Mając na uwadze powyższe uznać należy, że organ nie wykazał w decyzji spełnienia niezbędnego elementu z art. 23 ust. 1 pkt 5 ustawy o ochronie danych osobowych, a mianowicie, że udostępnienie żądanych w sprawie danych jest niezbędne dla wypełnienia prawnie usprawiedliwionych celów przeważających nad prawami i wolnościami osób, których te dane dotyczą. Naruszyło to zatem także art. 7 k.p.a., nakazujący wyważenie występujących w sprawie interesów. Tymczasem kwestia ta jest szczególnie istotna w stanie faktycznym jak niniejszy, gdzie z uwagi na jego specyfikę wskazane osoby same nie mogą reprezentować swojego interesu, lecz musi go uwzględnić z urzędu organ. Stąd powinna znaleźć wyjaśnienie w uzasadnieniu decyzji, stosownie do art. 107 § 3 k.p.a., pozwalające zweryfikować, że organ wziął pod uwagę wszystkie istotne w sprawie wartości prawne, ocenił je z należytą uwagą i proporcjonalnością, a następnie przyznał prymat określonym z nich z uwagi na sprecyzowane argumenty na gruncie konkretnego stanu faktycznego.
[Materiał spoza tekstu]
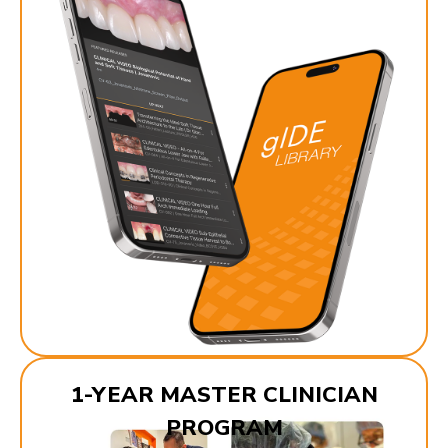
1-YEAR MASTER CLINICIAN
PROGRAM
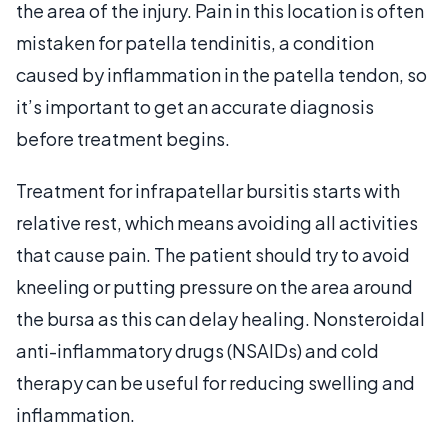
the area of the injury. Pain in this location is often
mistaken for patella tendinitis, a condition
caused by inflammation in the patella tendon, so
it’s important to get an accurate diagnosis
before treatment begins.
Treatment for infrapatellar bursitis starts with
relative rest, which means avoiding all activities
that cause pain. The patient should try to avoid
kneeling or putting pressure on the area around
the bursa as this can delay healing. Nonsteroidal
anti-inflammatory drugs (NSAIDs) and cold
therapy can be useful for reducing swelling and
inflammation.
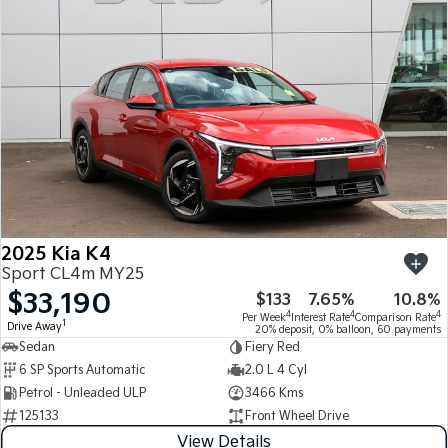
Medium SUV
Medium SUV
Sorento Hybrid
Sorento
Large SUV
Large SUV
EV3
EV5
Small SUV
Medium SUV
EV6
EV9
(New) Performance SUV
Upper Large SUV
Electric
2025 Kia K4
EV3
EV4
Sport CL4m MY25
Small SUV
(New) Medium Car
$33,190
$133
7.65%
10.8%
4
4
4
Per Week
Interest Rate
Comparison Rate
EV5
EV6
1
Drive Away
20% deposit, 0% balloon, 60 payments
Medium SUV
(New) Performance SUV
Sedan
Fiery Red
6 SP Sports Automatic
2.0 L 4 Cyl
EV9
Petrol - Unleaded ULP
3466 Kms
Upper Large SUV
125133
Front Wheel Drive
Hybrid
View Details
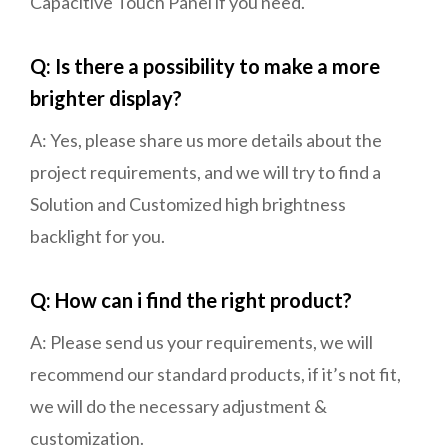
Capacitive Touch Panel if you need.
Q: Is there a possibility to make a more
brighter display?
A: Yes, please share us more details about the
project requirements, and we will try to find a
Solution and Customized high brightness
backlight for you.
Q: How can i find the right product?
A: Please send us your requirements, we will
recommend our standard products, if it’s not fit,
we will do the necessary adjustment &
customization.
Z tych też względów Naczelny Sąd Administracyjny uznał, że zaskarżony wyrok Sądu pierwszej instancji odpowiada prawu, gdyż obie decyzje GIODO wymagały uchylenia, wobec czego stosownie do art. 184 p.p.s.a. oddalił obie skargi kasacyjne. Zarazem orzekł o kosztach na podstawie art. 204 pkt 2 p.p.s.a.